He travelled thousands of miles to exhibit

Thousands are storming the Rwanda International Trade Fare commonly known as EXPO, and there are more foreign exhibitors as compared to the previous years.  The annual event that is organized by the Private Sector Federation (PSF) in partnership with the Ministry of Trade and Industry, opened its doors on July 29th, 2011 and ends on August 10th, 2011.
Fodhil Mohammed the 2011 Expo Exibitor from Pakistan. The NewTimes/ D.Umutesi
Fodhil Mohammed the 2011 Expo Exibitor from Pakistan. The NewTimes/ D.Umutesi

Thousands are storming the Rwanda International Trade Fare commonly known as EXPO, and there are more foreign exhibitors as compared to the previous years.
 
The annual event that is organized by the Private Sector Federation (PSF) in partnership with the Ministry of Trade and Industry, opened its doors on July 29th, 2011 and ends on August 10th, 2011.

Event organizers have confirmed that 141 foreign exhibitors from 19 countries are showcasing their products and services.

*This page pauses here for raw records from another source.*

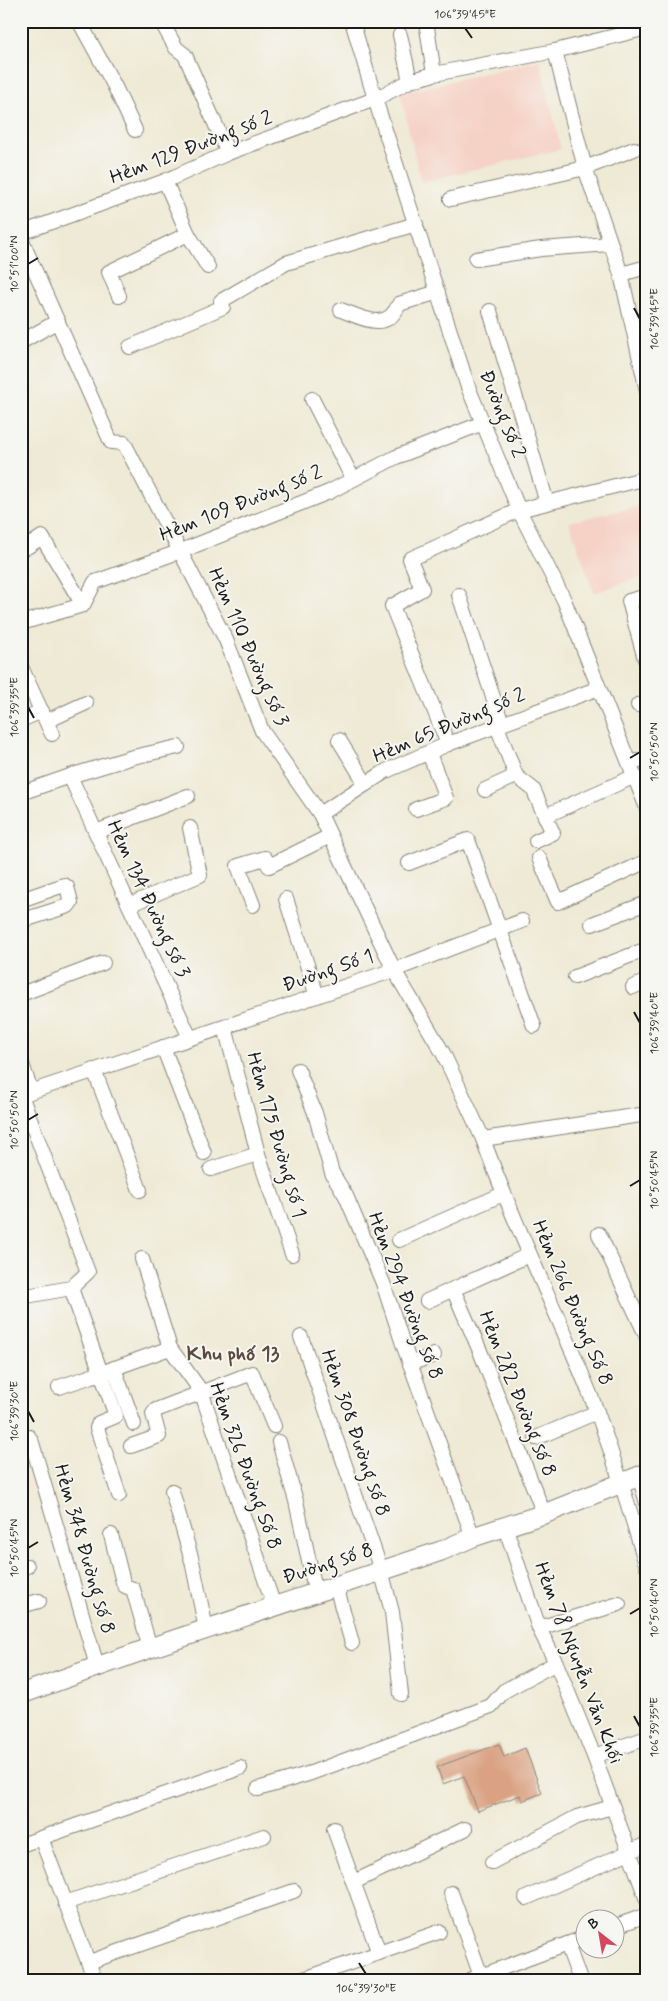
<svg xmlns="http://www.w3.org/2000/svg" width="668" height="2001" viewBox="0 0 668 2001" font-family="Mynerve,sans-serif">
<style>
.built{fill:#f6d1c5}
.building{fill:#daa283}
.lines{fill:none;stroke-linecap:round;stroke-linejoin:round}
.street-casing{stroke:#868378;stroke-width:16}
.secondary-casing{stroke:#868378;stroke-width:21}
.street{stroke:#fff;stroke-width:14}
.secondary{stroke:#fff;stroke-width:19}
.ticks{fill:none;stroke:#1c1c1c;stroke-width:2}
.labels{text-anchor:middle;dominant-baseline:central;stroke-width:4;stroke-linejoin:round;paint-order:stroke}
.street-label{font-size:20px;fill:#1c1c1c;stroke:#f6f6f2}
.neighbourhood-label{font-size:21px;font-weight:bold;fill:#5e4b40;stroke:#f6f6f2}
.neatline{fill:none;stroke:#1c1c1c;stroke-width:2}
.ticks-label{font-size:12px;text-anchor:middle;fill:#1c1c1c}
</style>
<rect width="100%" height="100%" fill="#f6f6f2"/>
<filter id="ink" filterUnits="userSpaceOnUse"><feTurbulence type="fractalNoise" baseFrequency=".02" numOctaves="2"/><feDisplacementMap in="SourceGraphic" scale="10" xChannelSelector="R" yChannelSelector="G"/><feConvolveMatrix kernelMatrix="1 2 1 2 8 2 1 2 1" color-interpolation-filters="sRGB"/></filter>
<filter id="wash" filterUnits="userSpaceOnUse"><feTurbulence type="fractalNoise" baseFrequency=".0096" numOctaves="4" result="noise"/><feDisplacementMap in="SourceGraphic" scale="20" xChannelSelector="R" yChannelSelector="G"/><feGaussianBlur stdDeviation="1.12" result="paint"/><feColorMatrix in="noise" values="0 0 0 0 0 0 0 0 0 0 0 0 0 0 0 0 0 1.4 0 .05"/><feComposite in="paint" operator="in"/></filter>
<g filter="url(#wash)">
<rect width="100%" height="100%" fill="#efead5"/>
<g class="built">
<path d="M540,60L561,149L421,182L400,93Z"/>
<path d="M643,505L647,518V575L594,593L569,522Z"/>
</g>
<g id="blocks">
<path class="building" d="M499,1744L504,1757L525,1748L542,1793L522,1801L520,1795L478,1811L464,1776L443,1784L437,1767Z"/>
</g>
</g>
<g filter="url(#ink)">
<use href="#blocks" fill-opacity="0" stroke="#868378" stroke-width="1"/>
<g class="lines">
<defs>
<g id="street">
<path d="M79,21L114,85L135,130"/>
<path d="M161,21L176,48L185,55L228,153"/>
<path d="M352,21L375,99L468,387L519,510L564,600L647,808"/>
<path d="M426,21L434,74"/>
<path d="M400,35L410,81"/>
<path d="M555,51L585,168L621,274L647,391"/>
<path d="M451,199L585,168L634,149"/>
<path d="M21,233L165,181L228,153L375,99L410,81L434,74L555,51L647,28"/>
<path d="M188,234L208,267"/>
<path d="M21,239L111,442L124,443L226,640L262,731L320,814L394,970L522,921"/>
<path d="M476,259L541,249L610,244"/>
<path d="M621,274L647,267"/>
<path d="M119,296L109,272L188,234L165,181"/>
<path d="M341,310C363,318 387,333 399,304L438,292"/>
<path d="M490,311L547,503"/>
<path d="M21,342L58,321"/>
<path d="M130,347L223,307L221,301L286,263L416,224"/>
<path d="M312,399L353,479"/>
<path d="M21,537L27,547L42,537L83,605"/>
<path d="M459,595L502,724"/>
<path d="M21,623L83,605L95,582L181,551L329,492L396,457L483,423"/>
<path d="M645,659L629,601L647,596"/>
<path d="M21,667L52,734"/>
<path d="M638,705L647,704"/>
<path d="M21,720L42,711"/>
<path d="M47,721L86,703"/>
<path d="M339,740L366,784"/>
<path d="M448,744L392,606L422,589L410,559L519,510L647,478"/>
<path d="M630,762L647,760"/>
<path d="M70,776L190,1038"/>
<path d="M516,776L533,789L545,816L635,776"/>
<path d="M485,790L516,776L497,726"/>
<path d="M21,793L70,776L133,757L178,747"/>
<path d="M416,809L446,798L429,753"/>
<path d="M320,814L386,771L448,744L599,688"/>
<path d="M96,832L188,796"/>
<path d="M536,841L553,833L545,816"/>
<path d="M539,858L558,902L647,861"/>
<path d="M409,863L468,840L534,1026"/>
<path d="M286,899L317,996"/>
<path d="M21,900L64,885L67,887L71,902L68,906L27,919H21"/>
<path d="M129,905L200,875L190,828"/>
<path d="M253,905L238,866L265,858L269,866L330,836"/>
<path d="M592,924L647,903"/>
<path d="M575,977L647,949"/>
<path d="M633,987L647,981"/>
<path d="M21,994L103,963"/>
<path d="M225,1027L258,1154L292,1254"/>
<path d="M163,1047L204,1153"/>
<path d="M21,1061L31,1091"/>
<path d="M94,1070L140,1190"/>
<path d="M298,1070L315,1113L332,1173L346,1196L383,1283L403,1344L473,1537"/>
<path d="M21,1095L394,970L443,1053L483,1139L647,1114"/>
<path d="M21,1095L88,1272L71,1288L101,1373L59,1387"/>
<path d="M483,1139C516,1232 562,1320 597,1412C616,1463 631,1515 647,1567"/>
<path d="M211,1169L258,1154"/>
<path d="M599,1234L647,1337"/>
<path d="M399,1240L503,1194"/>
<path d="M142,1259L170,1348L201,1391L274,1606"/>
<path d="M453,1289L480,1351L544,1514"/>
<path d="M21,1297L71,1288"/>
<path d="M427,1301L529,1255"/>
<path d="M301,1337L381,1570L392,1612L401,1694"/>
<path d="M410,1364L434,1355"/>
<path d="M114,1368L134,1424"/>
<path d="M536,1438L597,1412"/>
<path d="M21,1439L29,1437L32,1443L97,1666"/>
<path d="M279,1442L296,1501L316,1594"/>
<path d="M131,1446L159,1436L153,1414L156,1410L252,1373L274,1426"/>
<path d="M639,1476L647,1503"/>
<path d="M172,1491L192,1561L206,1629"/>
<path d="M119,1495L97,1428L99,1423L116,1416L101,1373L170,1348"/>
<path d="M505,1526L539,1628L556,1663L594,1756L647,1900"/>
<path d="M111,1535L123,1582L125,1586L133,1589L150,1648"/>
<path d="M21,1568L27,1566"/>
<path d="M336,1586L352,1643"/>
<path d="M21,1606L39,1601"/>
<path d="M539,1628L619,1604"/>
<path d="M594,1756L647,1738"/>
<path d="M258,1789L311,1773L491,1706L504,1691L556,1663"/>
<path d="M334,1829L379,1953"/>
<path d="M41,1838L95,1980"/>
<path d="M21,1845L240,1768"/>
<path d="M492,1862L577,1817L612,1807"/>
<path d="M354,1882L465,1829"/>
<path d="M451,1893L481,1976"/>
<path d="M526,1898L647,1844"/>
<path d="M65,1903L264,1836"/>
<path d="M616,1926L647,1915"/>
<path d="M567,1944L580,1980"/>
<path d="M89,1962L294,1891"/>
<path d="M301,1980L439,1932"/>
<path d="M470,1980L586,1937"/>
</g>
<path id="secondary" d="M21,1694L150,1648L441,1551L473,1537L544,1514L647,1473"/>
</defs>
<use href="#street" class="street-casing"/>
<use href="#secondary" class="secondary-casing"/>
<use href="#street" class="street"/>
<use href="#secondary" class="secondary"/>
</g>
</g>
<path class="ticks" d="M465,28L472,38M28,264L38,258M634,308L640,319M28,707L34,718M630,758L640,752M634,1012L640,1023M28,1120L38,1114M630,1186L640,1180M28,1411L34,1422M28,1548L38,1542M630,1614L640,1608M634,1716L640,1727M359,1963L366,1974"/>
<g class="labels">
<g class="street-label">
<text transform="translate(191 148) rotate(-21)">Hẻm 129 Đường số 2</text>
<text transform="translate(502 414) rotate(68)">Đường số 2</text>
<text transform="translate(241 504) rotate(-22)">Hẻm 109 Đường số 2</text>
<text transform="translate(248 647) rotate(66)">Hẻm 110 Đường số 3</text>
<text transform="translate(449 726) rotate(-23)">Hẻm 65 Đường số 2</text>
<text transform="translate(148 899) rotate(65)">Hẻm 134 Đường số 3</text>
<text transform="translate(328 971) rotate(-19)">Đường Số 1</text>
<text transform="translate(276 1135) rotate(74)">Hẻm 175 Đường số 1</text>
<text transform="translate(405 1296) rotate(69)">Hẻm 294 Đường số 8</text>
<text transform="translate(572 1303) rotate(67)">Hẻm 266 Đường Số 8</text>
<text transform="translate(517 1394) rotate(68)">Hẻm 282 Đường số 8</text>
<text transform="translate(355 1433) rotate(71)">Hẻm 308 Đường số 8</text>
<text transform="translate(245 1466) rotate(70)">Hẻm 326 Đường Số 8</text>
<text transform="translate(84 1549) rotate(74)">Hẻm 348 Đường số 8</text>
<text transform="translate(328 1564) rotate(-18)">Đường số 8</text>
<text transform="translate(578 1663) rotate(69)">Hẻm 78 Nguyễn Văn Khối</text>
</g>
<g class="neighbourhood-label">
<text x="233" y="1354">Khu phố 13</text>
</g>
</g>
<rect width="668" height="2001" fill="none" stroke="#f6f6f2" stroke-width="55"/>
<g transform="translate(600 1934) rotate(329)"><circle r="24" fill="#f6f6f2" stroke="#9f9f9c"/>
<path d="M0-4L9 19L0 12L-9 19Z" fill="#d1495b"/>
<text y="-8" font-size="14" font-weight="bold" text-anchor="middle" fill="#1c1c1c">B</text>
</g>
<rect x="28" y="28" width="612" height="1946" class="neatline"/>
<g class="ticks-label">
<text x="465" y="18">106°39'45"E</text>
<text transform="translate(14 264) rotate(-90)" y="4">10°51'00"N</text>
<text transform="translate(654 319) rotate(-90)" y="4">106°39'45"E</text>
<text transform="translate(14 707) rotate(-90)" y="4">106°39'35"E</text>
<text transform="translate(654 752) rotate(-90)" y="4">10°50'50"N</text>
<text transform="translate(654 1023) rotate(-90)" y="4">106°39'40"E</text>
<text transform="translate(14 1120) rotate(-90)" y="4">10°50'50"N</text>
<text transform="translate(654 1180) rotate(-90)" y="4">10°50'45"N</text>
<text transform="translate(14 1411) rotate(-90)" y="4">106°39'30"E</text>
<text transform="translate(14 1548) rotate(-90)" y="4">10°50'45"N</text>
<text transform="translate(654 1608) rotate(-90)" y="4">10°50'40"N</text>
<text transform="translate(654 1727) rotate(-90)" y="4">106°39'35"E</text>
<text x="366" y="1992">106°39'30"E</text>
</g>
</svg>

One exhibitor, Fadhil Mohammed travelled 3,425 miles by air from Pakistan so as to exhibit extra-ordinary art pieces and fabric for the first time in Rwanda.

Some of the products that Mohammed and his colleagues showcase include indoor décor, kitchenware, fabric and traditional Pakistan tailored clothes.

“Most of our products are handmade besides the kitchenware. For instance, some of the fabric decorations are knitted by use of hands and not a sewing machine.

“The different crafts in form of flower vases and animal shaped stones are sculptured from the famous Pakistan stone called Onyx. The onyx stone’s quality is better than marble. The crafts from these stones are suitable for friendly or corporate gifts,” he explains.   

Onyx stone which are found in the mountains of Pakistan have beautiful layers of colour and shades that give the handicrafts an extraordinary look.

“The exploration of new markets is important and this is what inspired us to come to Rwanda. We have been to some African countries such as Senegal, Tanzania and people in these places loved the commodities,” Mohammed explains.

He adds that his team had to peruse through the internet to get to know the nature of the Rwandan trade fair.

“We were able to showcase our product after we applied online on the Private Sector Federation official website. If the business is promising, we plan to apply for a license to start up a shop here,” Mohammed discloses.

The enthusiastic team was eloquently convincing people on how durable their products are especially the salad trimmer and the barbeque saucepan.

Communication is not a barrier for the Pakistanis.

“Although many people here speak English, we have employed translators who can easily communicate to those who prefer using the local language (Kinyarwanda).

“For the few days we have been here, the sales are encouraging. We shall return next year if everything goes well,” Mohammed expresses.

 “The Rwandan people are hospitable, the way they treat us is exceptional. I think that is why we have not faced any problems compared to other places,” he adds.

Gladys Uwera, a 30-year-old customer who was admiring an engraved flower vase, said that the crafted products are breathtaking.

“I will have to come back and buy this flower vase because I have loved it. It’s extremely unique. I won’t be able to find it if the exhibitors go back to their country,” Uwera said.

Other foreign countries that attended include Syria, India, Turkey, Ghana, Sudan, Burkina Faso, Senegal, DRC Congo, Egypt, Emirates, Iran, Kenya, Uganda, Tanzania, Burundi, USA and Nigeria.